Zunächst einmal zu Ihrer Rolle: Sie haben pizza.de im konkreten Fall gegen Lieferheld vertreten?
Unser Büro berät pizza.de ständig. In dem konkreten Fall haben wir pizza.de in dem strafrechtlichen Ermittlungsverfahren als Geschädigten vertreten.
Wie nahm dieser Fall seinen Lauf?
pizza.de war Ende 2010 aufgefallen, dass Lieferheld innerhalb weniger Wochen eine Vielzahl von Speisekarten auf ihrem Lieferserviceportal lieferheld.de anbot. Das war für pizza.de überraschend, denn aus eigener Erfahrung wusste pizza.de, dass der Aufbau eines Angebotes von circa 5.000 Lieferdiensten bei ihr über zwei Jahre gedauert hatte. Es musste zunächst der Vertrieb aufgebaut werden. Eine In house-Abteilung musste potenzielle Kunden und deren Adressdaten ermitteln, Routen für die Vertriebsmitarbeiter festlegen und übermitteln. Zu Vertragsabschlüssen kommt es regelmäßig erst nach mehreren Treffen. Pizza.de hat ermittelt, dass im Durchschnitt acht Besuche pro Lieferdienst bis zum Vertragsschluss erforderlich waren. Bei circa 5.000 Lieferdiensten ergibt dies rund 40.000 Besuche Die Online-Shops mussten eingerichtet und die Daten der Lieferdienste erfasst werden. Lieferheld wollte das alles in drei Monaten geschafft haben.
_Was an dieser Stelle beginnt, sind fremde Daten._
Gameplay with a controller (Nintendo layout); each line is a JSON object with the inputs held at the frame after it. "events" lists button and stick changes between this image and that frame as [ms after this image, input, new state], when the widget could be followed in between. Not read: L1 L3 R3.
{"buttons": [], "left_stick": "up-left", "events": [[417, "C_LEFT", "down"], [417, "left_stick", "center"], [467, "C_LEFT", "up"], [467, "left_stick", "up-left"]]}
Wie reagierte pizza.de darauf?
pizza.de hat sich die Angebote von Lieferheld näher angeschaut. Dabei fiel auf, dass alle überprüften Speisekarten auf lieferheld.de exakt dieselben Rechtschreibfehler aufwiesen wie bei pizza.de. Dies begründete den Verdacht, dass die Datensätze übernommen worden waren.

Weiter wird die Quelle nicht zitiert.